NOTE: if the artwork is eventually sold, and has been depreciated for tax purposes, this must be taken into account. Following the example above, say that in 2024, the artwork, which has been depreciated by $4,240 to a value of $5,760, is sold by the business for $8,000. According to what has been reported to the CRA, the value of this artwork was $5,760. Since it sold for $8,000, the business who sold the art now owes the CRA tax on the income, which is calculated as the difference between the depreciated value of the asset ($5,760) and the realized value of the asset ($8,000).
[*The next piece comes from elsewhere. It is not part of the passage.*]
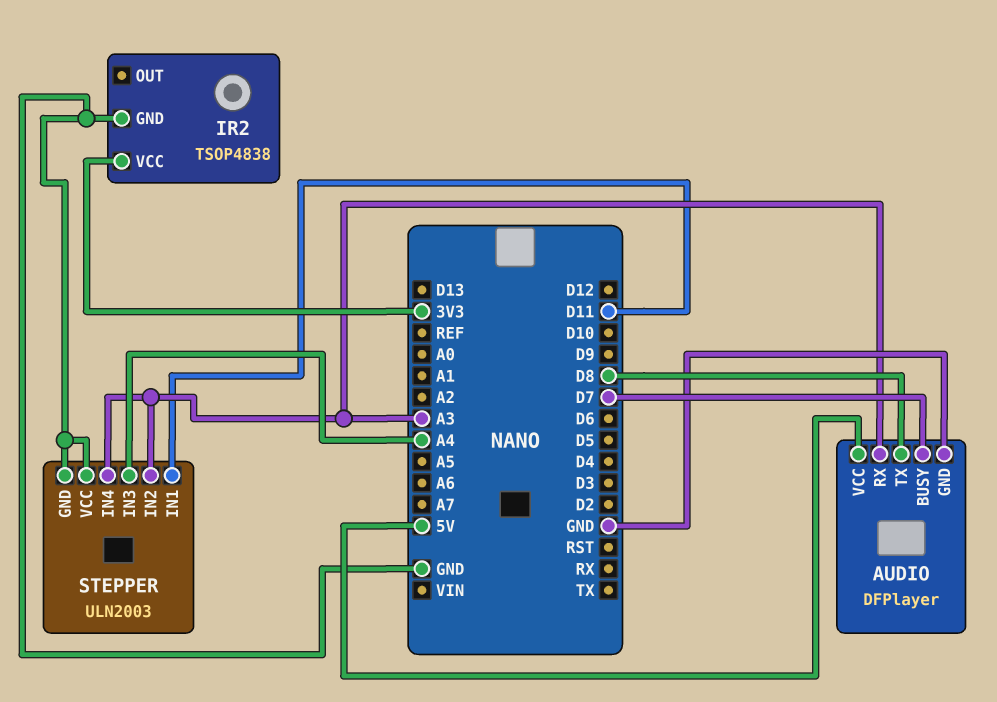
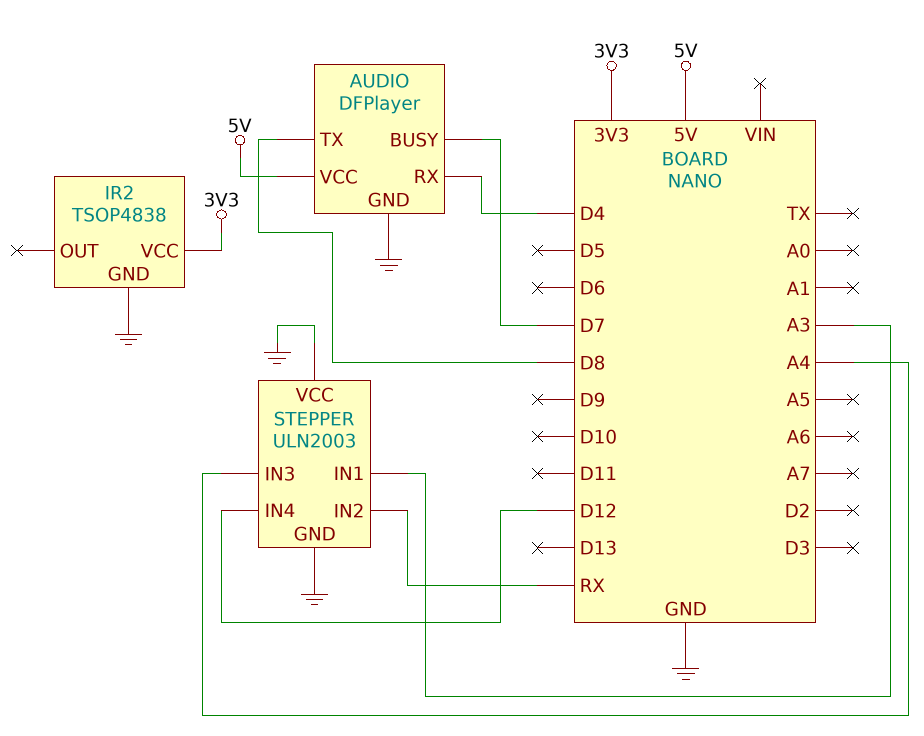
AUDIO pin RX: A3 -> D4
STEPPER pin IN1: D11 -> A3
STEPPER pin IN2: A3 -> RX
STEPPER pin IN4: A3 -> D12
That means $2,240 of income would need to be reported to the CRA for the 2024 tax year, against which income tax would be applied.
Designated Immediate Expensing Property (DIEP)
This will be the last CRA acronym we tackle in this report – but it is an important one!
On April 19, 2021, the Canada Government announced new rules under “DIEP”, which allows for immediate expensing (100% write off in the year of purchase) of designated capital assets (including Class 8 capital assets) acquired and in use from the following dates:
- For Canadian corporations: April 19, 2021 – December 31, 2023.
- For Canadian unincorporated businesses operated by individuals and partnerships (but not trusts): January 1, 2022 – December 31, 2024.
What does that mean?!? Instead of depreciating artworks at 20% yearly for tax purposes, as outlined in detail in the previous section, under the new rules, businesses are permitted to deduct 100% of the artwork value as a business expense — as long as all the previous criteria outlined in this report are adhered to.
In other words, if you’re reading this in 2023, take advantage of this while you can!! We can not yet say how the rules will be changed in 2024 and onwards.
Artwork by Słavek Pytraczyk
What are the Tax Deduction Rules for Art Rentals?
We almost forgot! Luckily, the answer is straightforward. Art rentals are eligible for tax deductions based on the cost of renting the art, in the exact same way as art purchases are. As long as the criteria outlined throughout this report are met, your monthly (or yearly) art rental fees are a valid tax-deductible business expense. Art rentals are also captured under the DIEP, meaning 100% of the rental fee can be claimed.
At ArtMatch, we firmly believe that art should be acquired because of the inherent value of the art, in the meaning it brings to the life of the artist, and the community / purchaser who gets to enjoy it. The benefits to having great art in your life – whether it is your home, your place of business, or your city – are immeasurable. However, if you need another reason to be convinced of purchasing or renting art by Canadian artists, the tax benefits outlined in this report might be the benefit that allows you to take that leap of faith!
We at ArtMatch are focused on curating an online gallery and providing art consulting services which bring exposure to local artists, within their communities and across Canada. Have a peek at our Canadian artist representation and feel free to shop the collection.
While the information enclosed in this report has been researched and is presented with the intent of accuracy, it is for generic information purposes and should not be considered professional tax advice applicable to all persons or businesses. Income Tax rules have many nuances and exceptions, and we always encourage reaching out to a Chartered Professional Accountant regarding the specifics of your purchase to determine if it will qualify for a deduction.